I believe vmware is aware of an issue within the vsan software and are working to find a resolution. Unfortunately we paid the price in data loss. I am still working with VMware today and will let you know how the vsanDatastore removal goes as we are going to try and attempt this again. Vmware has had a great track record, from my perspective and being a vmware user/sysadmin/enthusiast for 10 years I feel this is one product that should have been tested further before being released to GA. I will keep the thread updated as much as possible, but we are in crisis/dr mode here so don't be surprised if it is a few days before I update.
I am the architect for VSAN and something doesn't add up in what you state here (or what the engineer you were working with explained back). I am trying to find out the SR number so I can find out what exactly happened and make sure it gets addressed correctly.
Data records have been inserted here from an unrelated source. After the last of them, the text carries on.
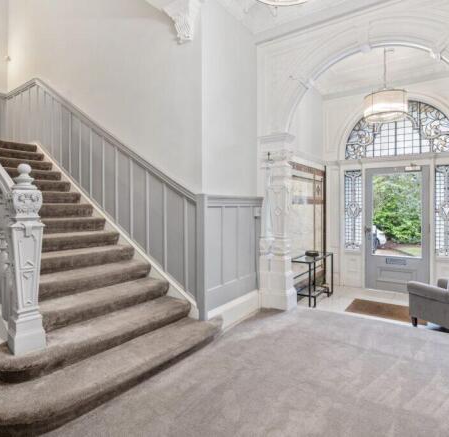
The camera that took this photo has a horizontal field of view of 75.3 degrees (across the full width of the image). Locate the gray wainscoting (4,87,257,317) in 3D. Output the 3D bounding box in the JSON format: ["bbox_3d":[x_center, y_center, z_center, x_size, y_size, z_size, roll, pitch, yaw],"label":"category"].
[{"bbox_3d":[-1.982,-0.752,5.050,5.222,3.610,1.344,0,0,35],"label":"gray wainscoting"}]

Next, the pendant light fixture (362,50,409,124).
[{"bbox_3d":[2.339,-1.960,4.211,0.563,0.998,0.563,0,0,35],"label":"pendant light fixture"}]

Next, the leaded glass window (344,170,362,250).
[{"bbox_3d":[2.347,-0.161,5.303,0.294,1.446,0.058,0,0,35],"label":"leaded glass window"}]

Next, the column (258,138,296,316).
[{"bbox_3d":[0.752,0.067,4.075,0.422,2.381,0.435,0,0,35],"label":"column"}]

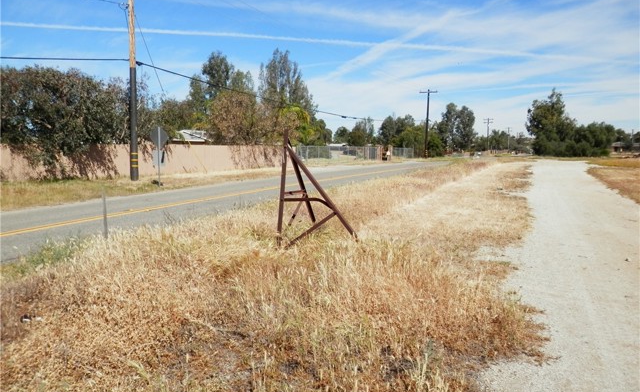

The behavior you describe would certainly be incorrect, but believe me the scenario you describe is a) tested and b) not fundamentally broken with the v2 disk format. I will get to the bottom of this. I am also available for a call. Please drop my name on the case while I try to find out the case number from my end as well.
How do I forward my case to you without putting my SR# in the forums or can you pm me your number to call? I would love to have another engineer involved, also Katrena Chase is the manager I have been in contact with, perhaps contacting her would get you my contact info. I know from a forum perspective sometimes its hard to wrap your head around something that doesn't seem logical, especially since the product was not designed to behave in such a manner. Also, don't get me wrong here I am not trying to "bash" VMware and I do believe that this product has great potential, (yes even after we experienced data loss) I am simply making my experience known.
I see that in my inbox, but when I click on it I get:
Little something for anybody else...
I also experienced similar findings when deleting VMs/vApps from vCloud Director 5.5.4 that reside on a VSAN 6.0 cluster/datastore - there were files that appeared to remain on the VSAN datastore browser, that could not be deleted.
Issue was resolved by consolidating the Library Copy/vApp Template in vCloud.
The template was originally copied over from another NFS datastore. The shadow VMs were removed from the source datastore, but the destination needs to be consolidated.